Rewrite the lines below, changing every "practical lesson" to "classroom exercise" and keeping everything else the same. Omit the pictures from your answer.

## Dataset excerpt
+===+

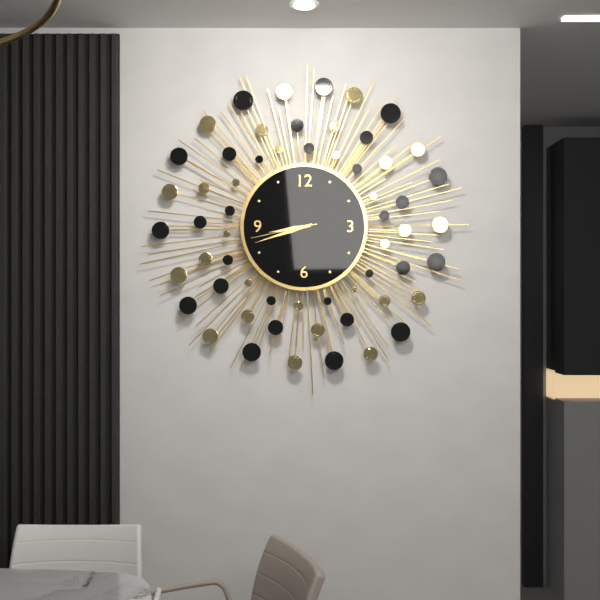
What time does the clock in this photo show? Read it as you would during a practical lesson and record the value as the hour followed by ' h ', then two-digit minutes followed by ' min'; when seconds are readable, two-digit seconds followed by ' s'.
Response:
8 h 42 min 43 s
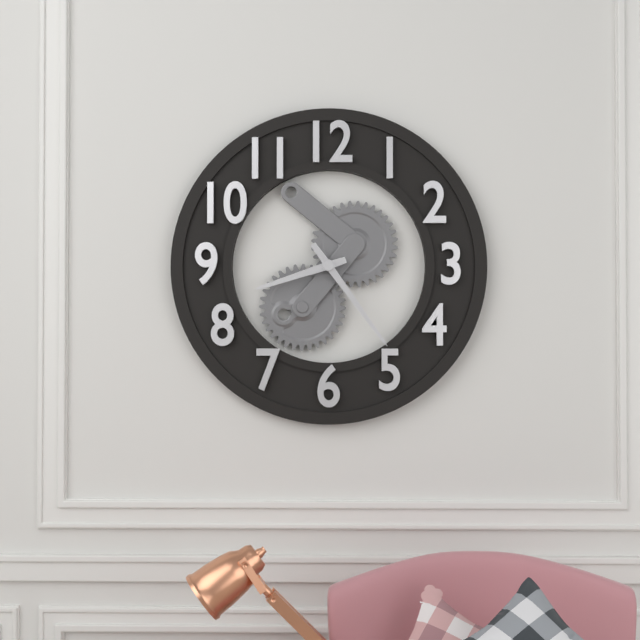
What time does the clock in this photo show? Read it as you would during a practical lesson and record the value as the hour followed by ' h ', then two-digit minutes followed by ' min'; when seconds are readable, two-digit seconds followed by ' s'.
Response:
8 h 24 min
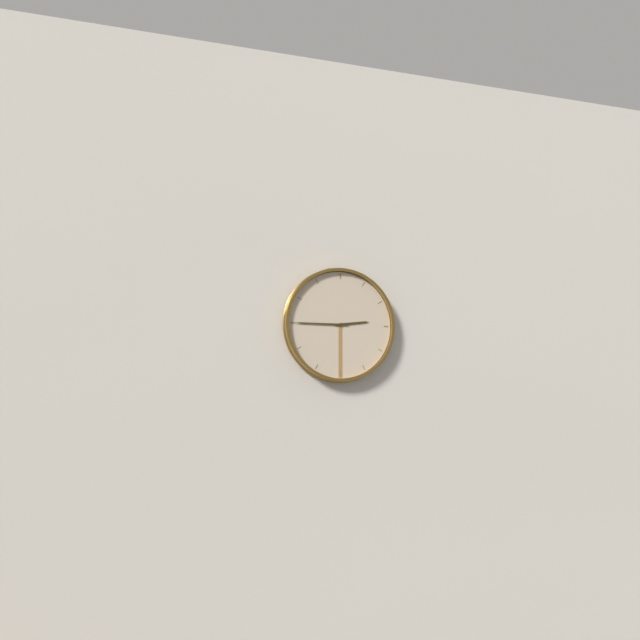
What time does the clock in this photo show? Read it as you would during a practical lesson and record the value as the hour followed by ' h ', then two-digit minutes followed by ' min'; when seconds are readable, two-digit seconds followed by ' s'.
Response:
2 h 45 min
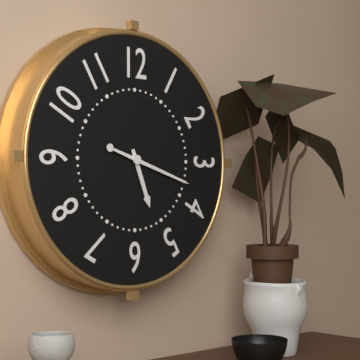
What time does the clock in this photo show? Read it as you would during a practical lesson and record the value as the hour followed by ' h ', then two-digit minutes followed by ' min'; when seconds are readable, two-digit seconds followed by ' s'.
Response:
5 h 18 min
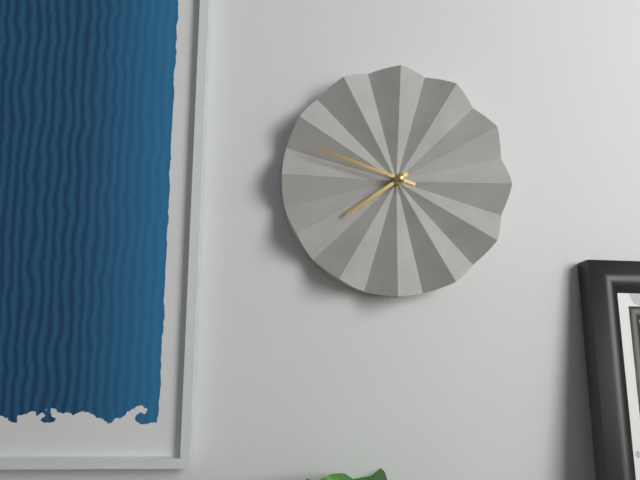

+===+

## EXERCISE SOLUTION
What time does the clock in this photo show? Read it as you would during a classroom exercise and record the value as the hour followed by ' h ', then two-digit minutes followed by ' min'; when seconds are readable, two-digit seconds followed by ' s'.
Response:
8 h 42 min 43 s
What time does the clock in this photo show? Read it as you would during a classroom exercise and record the value as the hour followed by ' h ', then two-digit minutes followed by ' min'; when seconds are readable, two-digit seconds followed by ' s'.
Response:
8 h 24 min
What time does the clock in this photo show? Read it as you would during a classroom exercise and record the value as the hour followed by ' h ', then two-digit minutes followed by ' min'; when seconds are readable, two-digit seconds followed by ' s'.
Response:
2 h 45 min
What time does the clock in this photo show? Read it as you would during a classroom exercise and record the value as the hour followed by ' h ', then two-digit minutes followed by ' min'; when seconds are readable, two-digit seconds followed by ' s'.
Response:
5 h 18 min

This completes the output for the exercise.